Enhanced Inhibition of Dipeptide Repeat Proteins

This invention relates to novel methods and systems for treating neurodegenerative diseases associated with dipeptide repeat proteins, focusing on enhancing the efficacy and delivery of Type I PRMT inhibitors.

The original patent disclosed the use of Type I PRMT inhibitors to decrease cellular toxicity caused by dipeptide repeat proteins. However, the existing approach has limitations, including suboptimal efficacy, inadequate delivery across the blood-brain barrier, and lack of combination therapies. The new inventive concept addresses these limitations by introducing secondary agents, gene therapies, and nanoparticle carriers to improve the treatment of neurodegenerative diseases.

The new claims introduce a system comprising a Type I PRMT inhibitor and a secondary agent that enhances the inhibitor's efficacy, such as antioxidants, anti-inflammatory agents, or neuroprotective compounds. Another embodiment involves administering a Type I PRMT inhibitor in combination with a gene therapy that reduces the expression of the C9ORF72 gene, thereby reducing the formation of toxic dipeptide repeat proteins. Additionally, the invention includes a composition of matter featuring a Type I PRMT inhibitor and a nanoparticle carrier that facilitates the inhibitor's delivery across the blood-brain barrier. The inventive concept also encompasses methods for diagnosing and monitoring neurodegenerative diseases associated with dipeptide repeat proteins.
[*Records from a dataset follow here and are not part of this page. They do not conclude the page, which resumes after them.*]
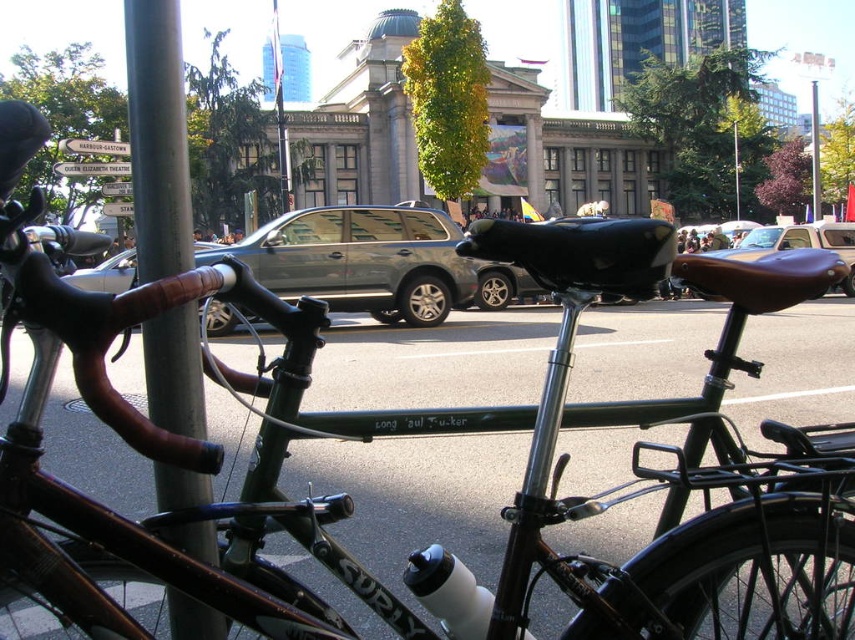
You are a delivery person who needs to place a package on a surface. You see the silver metallic pole at left and the brown leather seat at center. Which object can you place the package on?

The brown leather seat at center is a suitable surface for placing the package, while the silver metallic pole at left is a vertical structure and not appropriate for placing items.

You are a delivery person who needs to secure a package on the silver metallic pole at left and the brown leather seat at center. Which object will require a shorter package holder due to its height?

The silver metallic pole at left has a lesser height compared to the brown leather seat at center, so the package holder for the silver metallic pole at left needs to be shorter.

You are a delivery person who needs to park your 2.5 meters wide van between the metallic gray suv at center and the brown leather seat at center. Is there enough space between them for your van?

The metallic gray suv at center has a lesser width compared to brown leather seat at center, but the description does not provide the exact distance between them. Therefore, it is impossible to determine if there is enough space for the van.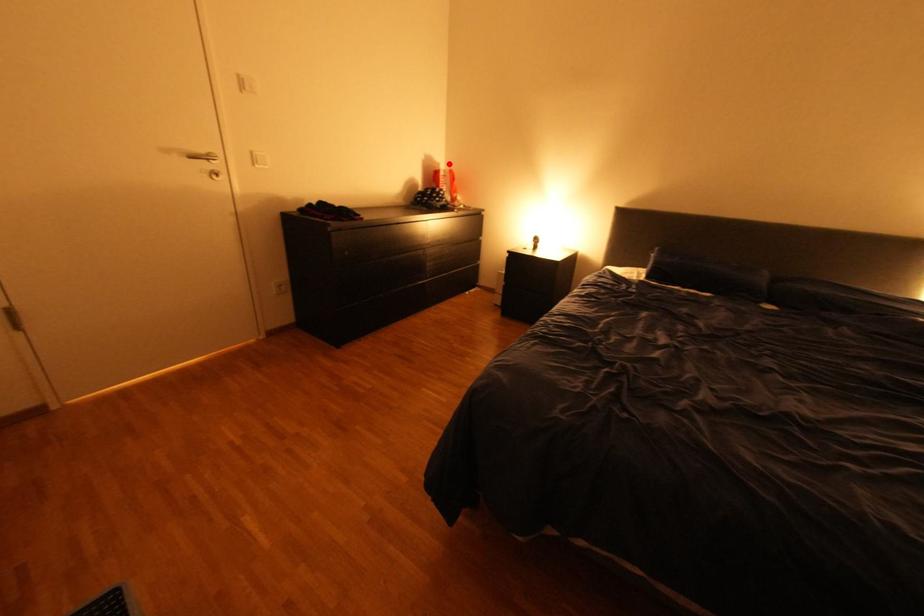
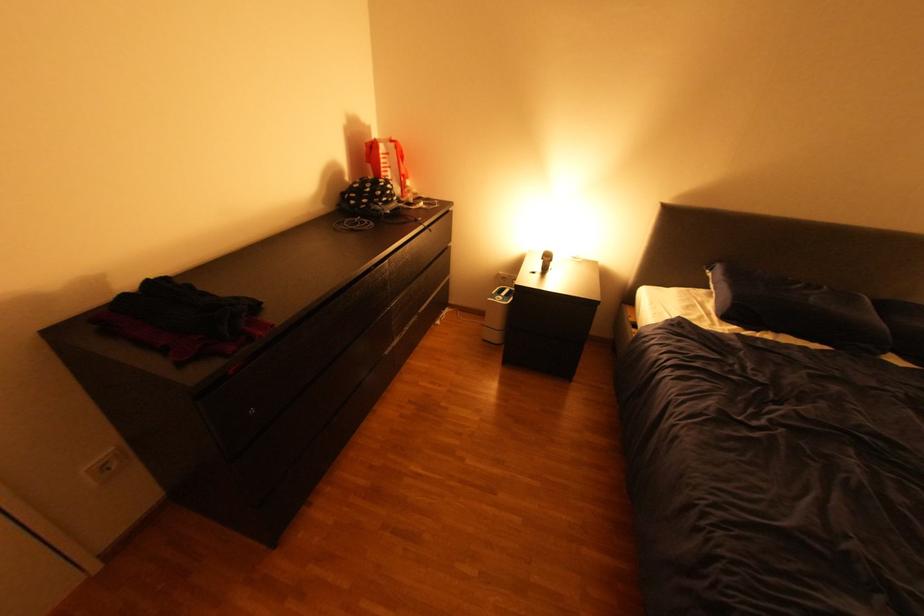
Question: I am providing you with two images of the same scene from different viewpoints. In image1, a red point is highlighted. Considering the same 3D point in image2, which of the following is correct?

Choices:
 (A) It is closer
 (B) It is farther

Answer: (B)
The new claims introduce novel combinations of Type I PRMT inhibitors with secondary agents, gene therapies, and nanoparticle carriers, which provide a significant enhancement in efficacy and delivery compared to the original patent. The inventive concept's novelty lies in the synergistic effects achieved by these combinations, which overcome the limitations of the existing approach.

Alternative embodiments of the inventive concept could include the use of different types of secondary agents, gene therapies, or nanoparticle carriers. Additionally, the inventive concept could be adapted for treating other neurodegenerative diseases or disorders associated with dipeptide repeat proteins.

The enhanced inhibition of dipeptide repeat proteins has significant commercial potential in the treatment of neurodegenerative diseases, such as ALS and FTD. The target market includes pharmaceutical companies, biotechnology firms, and research institutions focused on developing novel therapeutics for these diseases.